■ WORK INSTRUCTIONS ■
Rewrite the part of the rows below that opens with the line containing "pose: elev=298.0 azim=220.6" and runs through the end of the rows as a Markdown table with two columns, No. and Line. Give each line its own number, counting up from 1, and leave out blank lines.

■ STORED ROWS ■
[START]

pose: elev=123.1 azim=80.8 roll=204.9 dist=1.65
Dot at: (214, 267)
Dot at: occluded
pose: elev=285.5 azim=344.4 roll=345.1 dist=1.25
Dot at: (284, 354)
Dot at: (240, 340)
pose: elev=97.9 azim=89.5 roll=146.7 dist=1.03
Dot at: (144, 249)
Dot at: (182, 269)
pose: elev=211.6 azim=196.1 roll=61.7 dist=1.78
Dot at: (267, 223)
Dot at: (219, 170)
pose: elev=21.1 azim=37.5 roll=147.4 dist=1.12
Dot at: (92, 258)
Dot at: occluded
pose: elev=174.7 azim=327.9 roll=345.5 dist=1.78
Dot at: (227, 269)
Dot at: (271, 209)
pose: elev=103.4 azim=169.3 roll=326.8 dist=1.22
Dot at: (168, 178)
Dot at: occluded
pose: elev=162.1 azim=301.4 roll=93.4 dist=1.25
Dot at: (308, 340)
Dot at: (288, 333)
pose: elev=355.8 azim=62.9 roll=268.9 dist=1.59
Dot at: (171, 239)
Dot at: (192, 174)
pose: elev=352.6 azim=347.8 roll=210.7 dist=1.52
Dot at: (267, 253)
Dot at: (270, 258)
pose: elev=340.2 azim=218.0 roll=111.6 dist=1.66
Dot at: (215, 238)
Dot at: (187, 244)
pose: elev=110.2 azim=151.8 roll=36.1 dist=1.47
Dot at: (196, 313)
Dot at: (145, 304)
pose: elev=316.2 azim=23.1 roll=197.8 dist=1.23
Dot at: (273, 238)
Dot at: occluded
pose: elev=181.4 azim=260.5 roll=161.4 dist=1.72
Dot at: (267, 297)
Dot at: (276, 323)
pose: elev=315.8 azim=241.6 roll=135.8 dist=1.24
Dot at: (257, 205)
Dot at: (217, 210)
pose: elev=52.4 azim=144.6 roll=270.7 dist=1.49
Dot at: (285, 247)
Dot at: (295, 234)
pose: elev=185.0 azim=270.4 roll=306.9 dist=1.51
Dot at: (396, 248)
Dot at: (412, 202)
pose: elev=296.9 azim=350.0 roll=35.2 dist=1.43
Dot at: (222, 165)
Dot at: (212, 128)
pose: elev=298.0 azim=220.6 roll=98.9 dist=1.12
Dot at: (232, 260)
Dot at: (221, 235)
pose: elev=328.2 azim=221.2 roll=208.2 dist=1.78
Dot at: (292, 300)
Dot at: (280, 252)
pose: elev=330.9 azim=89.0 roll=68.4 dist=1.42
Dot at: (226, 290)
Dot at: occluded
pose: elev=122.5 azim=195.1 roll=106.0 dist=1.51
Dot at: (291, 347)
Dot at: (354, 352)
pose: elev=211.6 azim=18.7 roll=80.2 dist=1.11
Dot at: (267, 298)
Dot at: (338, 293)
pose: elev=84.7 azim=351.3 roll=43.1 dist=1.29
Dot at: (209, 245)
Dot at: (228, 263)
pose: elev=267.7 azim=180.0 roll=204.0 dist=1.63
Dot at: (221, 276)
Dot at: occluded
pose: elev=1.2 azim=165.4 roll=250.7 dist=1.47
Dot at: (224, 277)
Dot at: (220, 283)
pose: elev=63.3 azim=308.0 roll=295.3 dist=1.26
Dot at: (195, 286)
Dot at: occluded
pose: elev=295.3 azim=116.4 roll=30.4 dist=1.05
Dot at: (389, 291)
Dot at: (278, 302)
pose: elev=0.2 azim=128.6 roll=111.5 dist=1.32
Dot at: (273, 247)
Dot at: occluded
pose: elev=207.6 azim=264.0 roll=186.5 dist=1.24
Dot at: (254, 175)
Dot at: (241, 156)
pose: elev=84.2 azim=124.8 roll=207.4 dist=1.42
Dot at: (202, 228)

[END]

■ RESPONSE ■
| No. | Line |
|---|---|
| 1 | pose: elev=298.0 azim=220.6 roll=98.9 dist=1.12 |
| 2 | Dot at: (232, 260) |
| 3 | Dot at: (221, 235) |
| 4 | pose: elev=328.2 azim=221.2 roll=208.2 dist=1.78 |
| 5 | Dot at: (292, 300) |
| 6 | Dot at: (280, 252) |
| 7 | pose: elev=330.9 azim=89.0 roll=68.4 dist=1.42 |
| 8 | Dot at: (226, 290) |
| 9 | Dot at: occluded |
| 10 | pose: elev=122.5 azim=195.1 roll=106.0 dist=1.51 |
| 11 | Dot at: (291, 347) |
| 12 | Dot at: (354, 352) |
| 13 | pose: elev=211.6 azim=18.7 roll=80.2 dist=1.11 |
| 14 | Dot at: (267, 298) |
| 15 | Dot at: (338, 293) |
| 16 | pose: elev=84.7 azim=351.3 roll=43.1 dist=1.29 |
| 17 | Dot at: (209, 245) |
| 18 | Dot at: (228, 263) |
| 19 | pose: elev=267.7 azim=180.0 roll=204.0 dist=1.63 |
| 20 | Dot at: (221, 276) |
| 21 | Dot at: occluded |
| 22 | pose: elev=1.2 azim=165.4 roll=250.7 dist=1.47 |
| 23 | Dot at: (224, 277) |
| 24 | Dot at: (220, 283) |
| 25 | pose: elev=63.3 azim=308.0 roll=295.3 dist=1.26 |
| 26 | Dot at: (195, 286) |
| 27 | Dot at: occluded |
| 28 | pose: elev=295.3 azim=116.4 roll=30.4 dist=1.05 |
| 29 | Dot at: (389, 291) |
| 30 | Dot at: (278, 302) |
| 31 | pose: elev=0.2 azim=128.6 roll=111.5 dist=1.32 |
| 32 | Dot at: (273, 247) |
| 33 | Dot at: occluded |
| 34 | pose: elev=207.6 azim=264.0 roll=186.5 dist=1.24 |
| 35 | Dot at: (254, 175) |
| 36 | Dot at: (241, 156) |
| 37 | pose: elev=84.2 azim=124.8 roll=207.4 dist=1.42 |
| 38 | Dot at: (202, 228) |